**Task directions**
Print every entry again exactly, with no pictures.

===

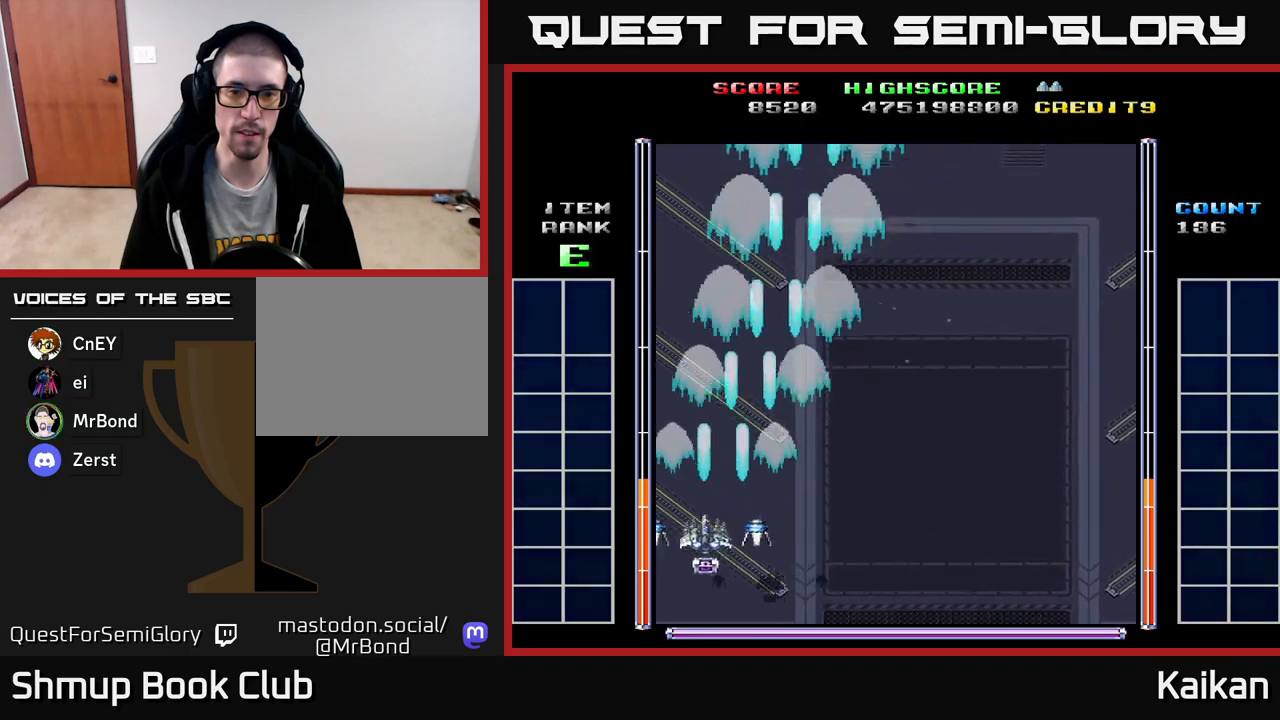
{"buttons": ["A", "DPAD_UP"], "left_stick": "center", "events": [[83, "DPAD_LEFT", "up"], [117, "DPAD_RIGHT", "down"], [417, "DPAD_RIGHT", "up"], [417, "DPAD_UP", "down"]]}
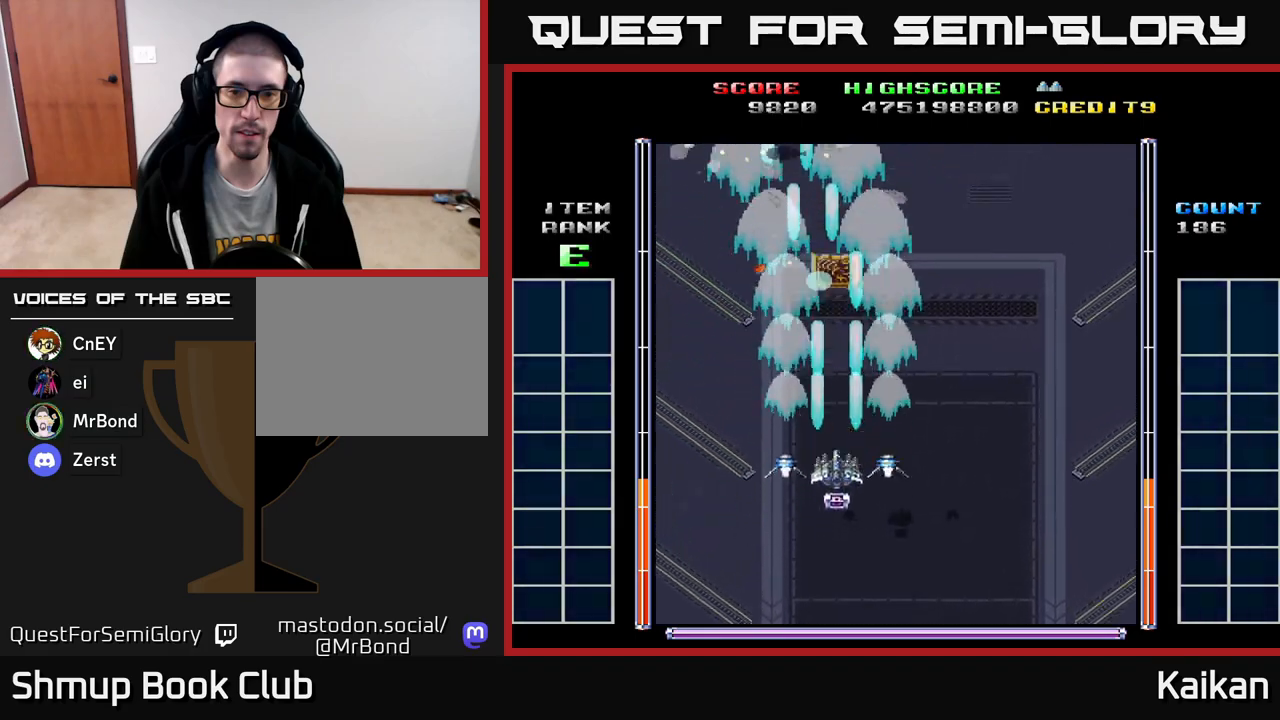
{"buttons": ["A", "DPAD_DOWN"], "left_stick": "center", "events": [[233, "DPAD_UP", "up"], [283, "DPAD_DOWN", "down"]]}
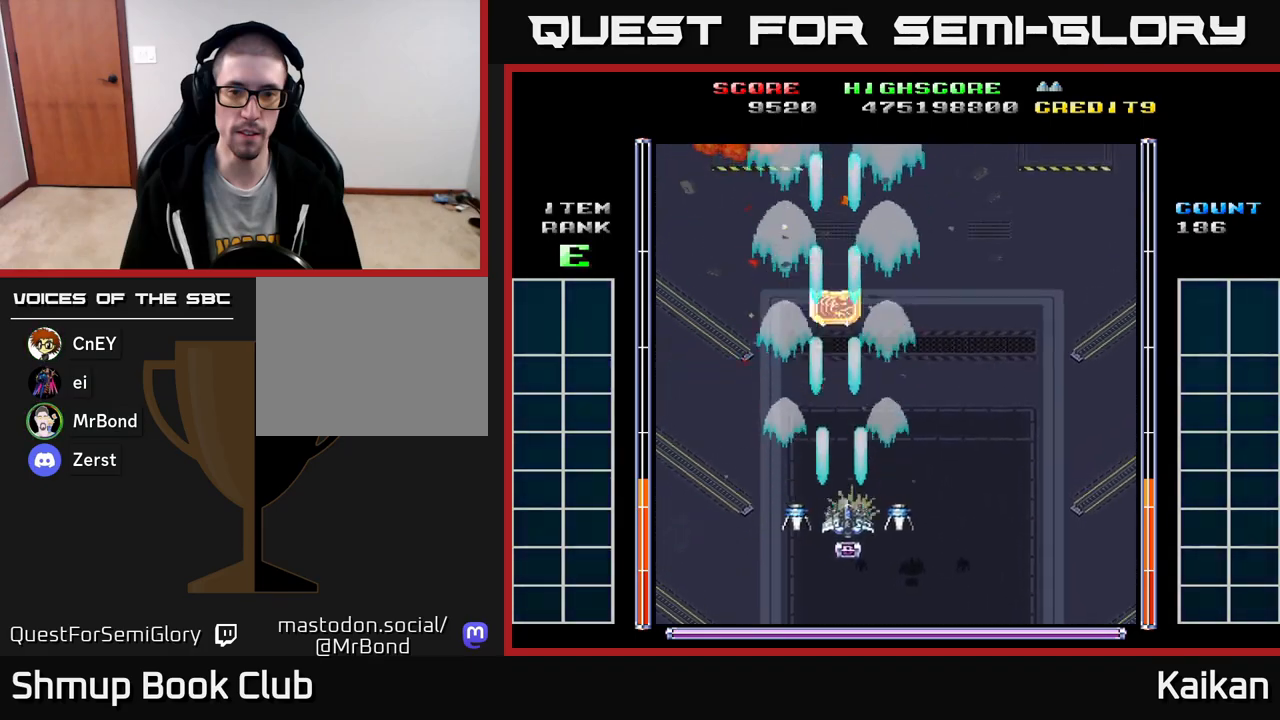
{"buttons": ["A", "DPAD_RIGHT"], "left_stick": "center", "events": [[50, "DPAD_RIGHT", "down"], [100, "DPAD_DOWN", "up"]]}
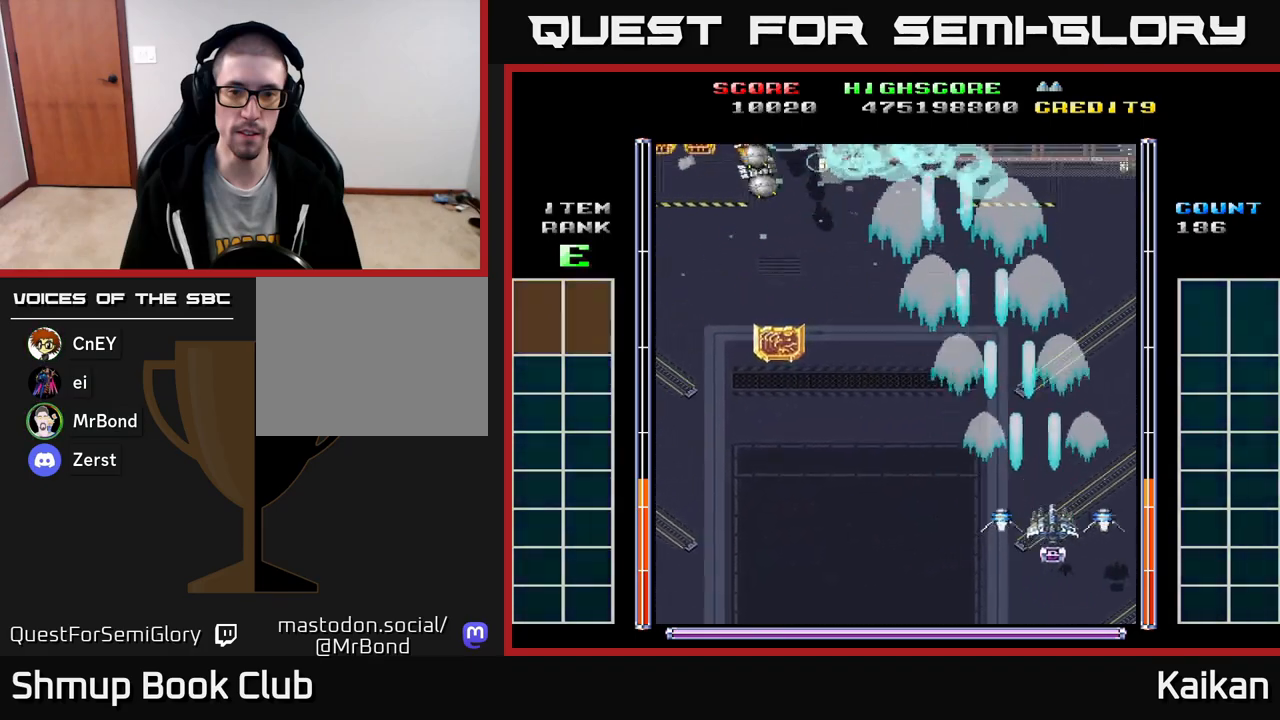
{"buttons": ["A", "DPAD_LEFT"], "left_stick": "center", "events": [[200, "DPAD_DOWN", "down"], [233, "DPAD_RIGHT", "up"], [267, "DPAD_LEFT", "down"], [300, "DPAD_DOWN", "up"]]}
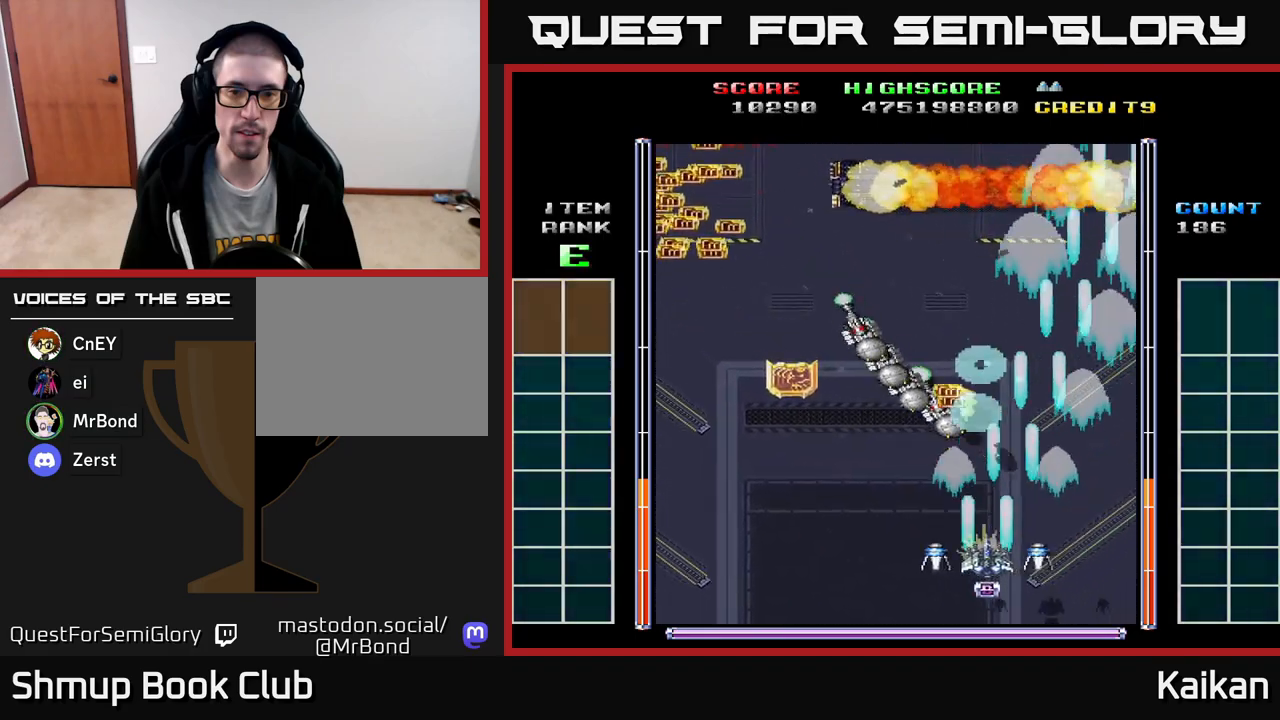
{"buttons": ["A", "DPAD_LEFT"], "left_stick": "center", "events": []}
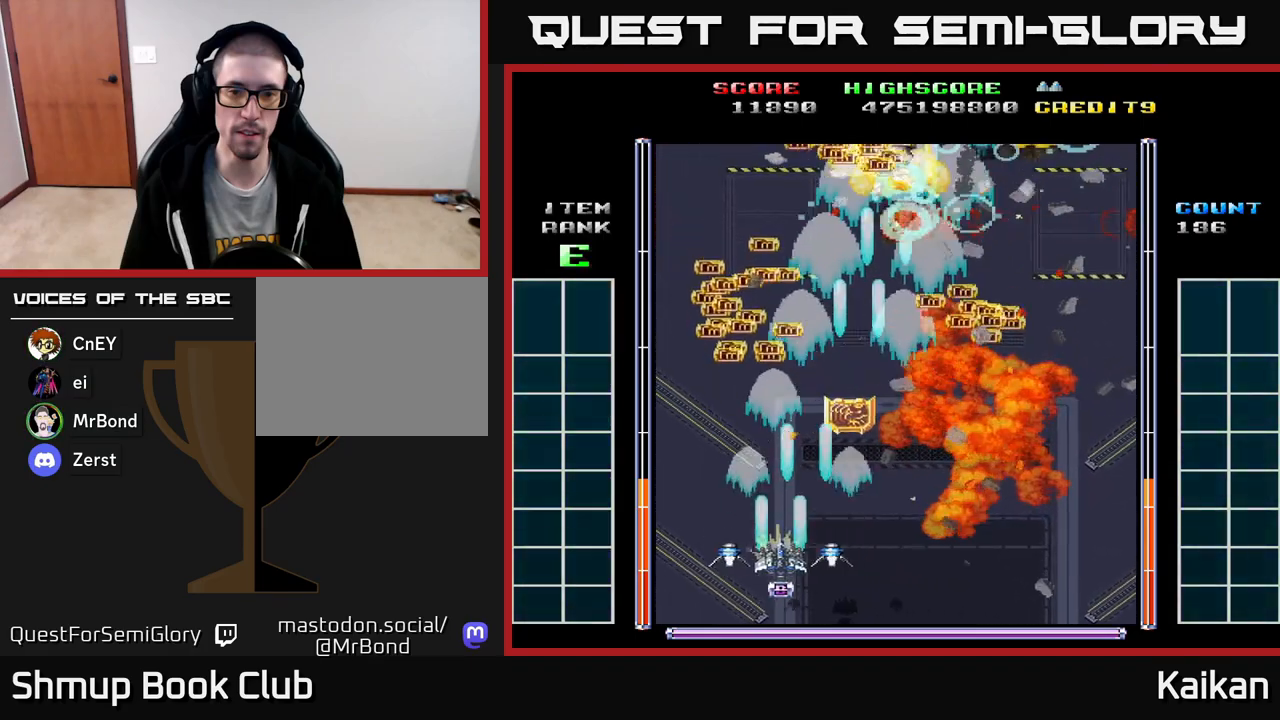
{"buttons": ["DPAD_UP"], "left_stick": "center", "events": [[183, "DPAD_UP", "down"], [367, "A", "up"], [483, "DPAD_LEFT", "up"]]}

===

**Output of the exercise**
{"buttons": ["A", "DPAD_UP"], "left_stick": "center", "events": [[83, "DPAD_LEFT", "up"], [117, "DPAD_RIGHT", "down"], [417, "DPAD_RIGHT", "up"], [417, "DPAD_UP", "down"]]}
{"buttons": ["A", "DPAD_DOWN"], "left_stick": "center", "events": [[233, "DPAD_UP", "up"], [283, "DPAD_DOWN", "down"]]}
{"buttons": ["A", "DPAD_RIGHT"], "left_stick": "center", "events": [[50, "DPAD_RIGHT", "down"], [100, "DPAD_DOWN", "up"]]}
{"buttons": ["A", "DPAD_LEFT"], "left_stick": "center", "events": [[200, "DPAD_DOWN", "down"], [233, "DPAD_RIGHT", "up"], [267, "DPAD_LEFT", "down"], [300, "DPAD_DOWN", "up"]]}
{"buttons": ["A", "DPAD_LEFT"], "left_stick": "center", "events": []}
{"buttons": ["DPAD_UP"], "left_stick": "center", "events": [[183, "DPAD_UP", "down"], [367, "A", "up"], [483, "DPAD_LEFT", "up"]]}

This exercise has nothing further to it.